Die Ergotherapie ( „Werk“, „Arbeit“ „Dienst“, „Behandlung“) ist ein medizinisches Heilmittel und wird bei gesundheitlich beeinträchtigten Menschen mit motorisch-funktionellen, sensomotorisch-perzeptiven, neuropsychologisch, neurophysiologischen oder psychosozialen Störungen vom Arzt verschrieben.

Durch Verbesserung, Wiederherstellung oder Kompensation der beeinträchtigten Fähigkeiten soll dem Patienten eine möglichst große Selbständigkeit und Handlungsfreiheit im Alltag ermöglicht werden.Neben geeigneten Übungen soll auch der Einsatz von Hilfsmitteln dazu beitragen, dass die verbleibenden Fähigkeiten angepasst werden und so ein Optimum an Rehabilitation erreicht wird.
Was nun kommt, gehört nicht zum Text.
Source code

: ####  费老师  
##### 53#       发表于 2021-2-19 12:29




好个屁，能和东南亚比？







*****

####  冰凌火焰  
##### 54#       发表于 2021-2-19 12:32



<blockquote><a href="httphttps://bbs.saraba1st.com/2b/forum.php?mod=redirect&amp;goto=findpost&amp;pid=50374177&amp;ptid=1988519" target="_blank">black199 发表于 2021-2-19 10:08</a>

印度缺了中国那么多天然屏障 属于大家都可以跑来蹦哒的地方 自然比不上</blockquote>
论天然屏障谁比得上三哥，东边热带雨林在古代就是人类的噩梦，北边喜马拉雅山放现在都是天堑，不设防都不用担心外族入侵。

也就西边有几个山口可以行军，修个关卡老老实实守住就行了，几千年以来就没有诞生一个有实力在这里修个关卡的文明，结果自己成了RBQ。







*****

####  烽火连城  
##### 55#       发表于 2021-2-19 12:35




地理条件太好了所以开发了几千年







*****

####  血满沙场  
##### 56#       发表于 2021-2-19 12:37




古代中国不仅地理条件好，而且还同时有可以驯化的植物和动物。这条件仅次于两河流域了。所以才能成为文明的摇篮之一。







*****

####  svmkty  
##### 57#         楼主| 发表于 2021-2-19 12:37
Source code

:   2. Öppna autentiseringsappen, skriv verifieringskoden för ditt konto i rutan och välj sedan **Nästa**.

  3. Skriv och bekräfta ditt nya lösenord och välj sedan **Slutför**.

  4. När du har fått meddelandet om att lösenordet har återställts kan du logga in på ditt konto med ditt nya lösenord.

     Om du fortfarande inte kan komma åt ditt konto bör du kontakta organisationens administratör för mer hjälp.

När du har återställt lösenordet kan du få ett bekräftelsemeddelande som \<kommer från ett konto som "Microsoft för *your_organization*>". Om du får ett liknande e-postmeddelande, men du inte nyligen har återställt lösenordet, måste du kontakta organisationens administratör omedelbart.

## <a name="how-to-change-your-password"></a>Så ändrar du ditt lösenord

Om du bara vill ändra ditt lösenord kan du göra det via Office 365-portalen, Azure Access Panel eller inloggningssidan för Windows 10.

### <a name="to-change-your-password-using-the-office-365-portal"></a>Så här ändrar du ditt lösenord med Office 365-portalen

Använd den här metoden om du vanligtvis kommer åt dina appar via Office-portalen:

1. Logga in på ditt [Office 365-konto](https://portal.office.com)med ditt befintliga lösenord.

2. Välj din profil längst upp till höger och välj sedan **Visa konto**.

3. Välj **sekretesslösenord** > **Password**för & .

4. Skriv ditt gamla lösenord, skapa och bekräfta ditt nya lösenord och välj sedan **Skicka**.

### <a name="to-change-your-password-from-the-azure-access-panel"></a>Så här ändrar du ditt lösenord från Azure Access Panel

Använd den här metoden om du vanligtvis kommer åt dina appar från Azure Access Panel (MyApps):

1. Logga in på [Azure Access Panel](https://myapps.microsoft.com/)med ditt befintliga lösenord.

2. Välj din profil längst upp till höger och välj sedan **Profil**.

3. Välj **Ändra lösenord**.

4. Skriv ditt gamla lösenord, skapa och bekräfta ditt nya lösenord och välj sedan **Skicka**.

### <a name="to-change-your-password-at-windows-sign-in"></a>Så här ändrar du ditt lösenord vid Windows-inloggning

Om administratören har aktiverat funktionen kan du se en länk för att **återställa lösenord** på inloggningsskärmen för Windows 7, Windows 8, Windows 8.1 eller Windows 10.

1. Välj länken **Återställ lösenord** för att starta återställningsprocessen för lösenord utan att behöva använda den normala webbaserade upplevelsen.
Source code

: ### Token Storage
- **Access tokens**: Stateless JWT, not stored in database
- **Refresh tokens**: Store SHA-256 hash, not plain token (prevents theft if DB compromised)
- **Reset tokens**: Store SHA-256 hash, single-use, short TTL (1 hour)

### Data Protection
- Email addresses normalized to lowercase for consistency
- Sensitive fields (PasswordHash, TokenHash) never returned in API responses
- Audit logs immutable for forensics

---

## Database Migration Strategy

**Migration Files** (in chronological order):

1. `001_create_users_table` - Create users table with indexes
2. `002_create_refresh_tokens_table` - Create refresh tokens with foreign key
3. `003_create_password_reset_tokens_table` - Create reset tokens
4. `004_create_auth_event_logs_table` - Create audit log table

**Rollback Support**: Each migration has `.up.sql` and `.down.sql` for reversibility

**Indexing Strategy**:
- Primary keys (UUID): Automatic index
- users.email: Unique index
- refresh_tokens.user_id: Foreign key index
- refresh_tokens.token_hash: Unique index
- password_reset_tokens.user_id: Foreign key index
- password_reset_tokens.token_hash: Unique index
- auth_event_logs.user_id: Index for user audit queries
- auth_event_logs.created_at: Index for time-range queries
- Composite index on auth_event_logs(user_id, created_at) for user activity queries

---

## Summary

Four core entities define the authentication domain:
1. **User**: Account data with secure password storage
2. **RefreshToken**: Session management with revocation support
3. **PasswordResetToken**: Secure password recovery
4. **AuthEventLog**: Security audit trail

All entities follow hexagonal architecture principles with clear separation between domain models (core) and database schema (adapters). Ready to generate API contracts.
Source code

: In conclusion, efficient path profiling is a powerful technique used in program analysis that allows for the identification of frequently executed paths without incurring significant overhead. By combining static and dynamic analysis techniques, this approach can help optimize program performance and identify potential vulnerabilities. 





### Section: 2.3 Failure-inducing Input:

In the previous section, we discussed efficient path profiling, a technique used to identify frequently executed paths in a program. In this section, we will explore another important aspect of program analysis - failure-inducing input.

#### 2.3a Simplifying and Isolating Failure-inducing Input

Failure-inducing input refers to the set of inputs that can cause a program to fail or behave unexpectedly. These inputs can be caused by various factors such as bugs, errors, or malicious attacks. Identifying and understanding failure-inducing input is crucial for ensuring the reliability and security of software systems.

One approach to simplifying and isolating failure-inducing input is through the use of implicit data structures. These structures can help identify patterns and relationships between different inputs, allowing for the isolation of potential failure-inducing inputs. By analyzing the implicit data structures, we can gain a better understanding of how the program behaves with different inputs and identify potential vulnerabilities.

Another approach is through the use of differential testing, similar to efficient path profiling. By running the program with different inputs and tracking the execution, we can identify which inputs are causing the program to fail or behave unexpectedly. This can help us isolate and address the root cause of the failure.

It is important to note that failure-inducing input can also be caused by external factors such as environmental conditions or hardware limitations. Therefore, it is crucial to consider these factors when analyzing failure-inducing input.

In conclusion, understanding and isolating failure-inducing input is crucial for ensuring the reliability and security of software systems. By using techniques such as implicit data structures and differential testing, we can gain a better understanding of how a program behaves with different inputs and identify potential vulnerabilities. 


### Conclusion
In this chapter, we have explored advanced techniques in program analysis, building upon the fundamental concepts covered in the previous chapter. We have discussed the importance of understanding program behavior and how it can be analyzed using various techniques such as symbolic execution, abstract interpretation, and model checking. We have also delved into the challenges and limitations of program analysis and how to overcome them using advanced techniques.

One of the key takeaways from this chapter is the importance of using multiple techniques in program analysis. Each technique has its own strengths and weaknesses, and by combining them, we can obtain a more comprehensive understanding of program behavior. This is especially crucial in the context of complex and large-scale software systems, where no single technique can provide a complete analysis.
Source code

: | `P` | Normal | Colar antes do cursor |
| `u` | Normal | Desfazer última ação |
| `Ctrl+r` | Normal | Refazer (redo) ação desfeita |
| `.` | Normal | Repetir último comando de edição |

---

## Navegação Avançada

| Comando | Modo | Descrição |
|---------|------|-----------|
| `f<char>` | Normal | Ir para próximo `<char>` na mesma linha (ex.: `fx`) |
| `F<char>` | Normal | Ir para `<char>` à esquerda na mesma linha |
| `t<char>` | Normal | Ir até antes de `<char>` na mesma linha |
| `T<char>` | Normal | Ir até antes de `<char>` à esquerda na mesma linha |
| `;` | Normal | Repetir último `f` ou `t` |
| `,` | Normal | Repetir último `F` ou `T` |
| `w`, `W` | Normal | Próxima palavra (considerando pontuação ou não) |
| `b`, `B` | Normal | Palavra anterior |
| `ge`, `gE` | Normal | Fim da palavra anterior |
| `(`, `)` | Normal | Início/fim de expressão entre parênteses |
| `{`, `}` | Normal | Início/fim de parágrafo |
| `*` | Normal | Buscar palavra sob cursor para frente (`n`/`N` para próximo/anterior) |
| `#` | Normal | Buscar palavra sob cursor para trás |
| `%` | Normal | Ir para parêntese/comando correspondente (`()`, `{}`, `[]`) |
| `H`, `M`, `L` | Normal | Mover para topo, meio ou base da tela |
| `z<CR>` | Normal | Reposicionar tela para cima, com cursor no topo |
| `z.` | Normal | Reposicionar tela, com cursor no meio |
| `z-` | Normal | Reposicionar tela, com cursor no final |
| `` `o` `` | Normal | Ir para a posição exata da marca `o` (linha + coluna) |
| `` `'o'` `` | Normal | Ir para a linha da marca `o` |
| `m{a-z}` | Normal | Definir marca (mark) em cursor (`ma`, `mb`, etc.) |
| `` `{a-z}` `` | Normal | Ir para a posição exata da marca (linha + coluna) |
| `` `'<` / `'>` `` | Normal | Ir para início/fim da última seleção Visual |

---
Ziel der ambulanten Ergotherapie ist es, Menschen dabei zu helfen, ihren Alltag in Beruf, Familie und im Freizeitbereich besser bewältigen zu können. Bei der ergotherapeutischen Betrachtungsweise stehen nicht die oberflächlichen Einschränkungen und Krankheitszeichen im Vordergrund, sondern die zugrundeliegenden Ursachen. Da bei einigen Krankheitsbildern keine Ursachen bekannt sind, werden auch Symptome behandelt. Durch gezielte Verbesserung mit anerkannt erfolgreichen Methoden, soll dem Menschen (wieder) dazu verholfen werden, den Anforderungen in seinem Leben zu seiner Zufriedenheit gerecht zu werden.

Ergotherapie in der Pädiatrie
Die Ergotherapie hilft Kindern und Jugendlichen, deren Entwicklung zu selbstständigen und handlungsfähigen Erwachsenen eingeschränkt oder behindert ist, z.B. durch eine sensomotorische Entwicklungsstörung, Störung der Wahrnehmungsfähigkeit oder -verarbeitung, ADHS, Autismus

Ergotherapie in der Neurologie
Hier werden vor allem Erkrankungen des Zentralen Nervensystems zum Beispiel Zustand nach Schlaganfall, Schädel-Hirn-Verletzungen, Querschnittlähmungen, Multiple Sklerose, Parkinson-Syndrom oder Amyotrophe Lateralsklerose behandelt. Diese weisen in der Regel sehr komplexe Störungsbilder auf, die sich vergleichsweise langsam und nur selten vollständig zurückbilden.

Ergotherapie in der Orthopädie, Traumatologie und Rheumatologie
Menschen mit Störungen des Bewegungsapparates, z.B. bei oder nach: Amputationen, Querschnittslähmung, Rheuma

Ergotherapie in der Geriatrie
Ergotherapeutisch behandelt werden ältere Menschen mit akuten und chronischen Erkrankungen aus den Fachgebieten der Neurologie, Inneren Medizin, Orthopädie, Chirurgie und Psychiatrie, die aufgrund der oben genannten Störungsbilder und Mehrfacherkrankungen (Multimorbidität) in Senioren- und Pflegeheimen leben.

Ergotherapie in der Psychiatrie
Ergotherapie in der Psychiatrie bietet Menschen aller Altersstufen − die zum Beispiel unter Suchterkrankungen, psychotischem Erleben, neurotischen oder psychosomatischen Störungen leiden − die Möglichkeit, ihre eigenen − kreativen − Potenziale (wieder-)zuentdecken und durch die Erkrankung verloren gegangene Fähigkeiten wiederzuerlangen. Zu den Krankheitsbildern, mit denen Ergotherapeuten in der Psychiatrie zu tun haben, gehören psychische Störungen im Kindes- und Jugendalter, Angststörungen, Persönlichkeits- und Verhaltensstörungen, Depressionen, Schizophrenien, Essstörungen, affektive Störungen, dementielle Syndrome, Störungen bei Alkohol-, Drogen- und Medikamentensucht.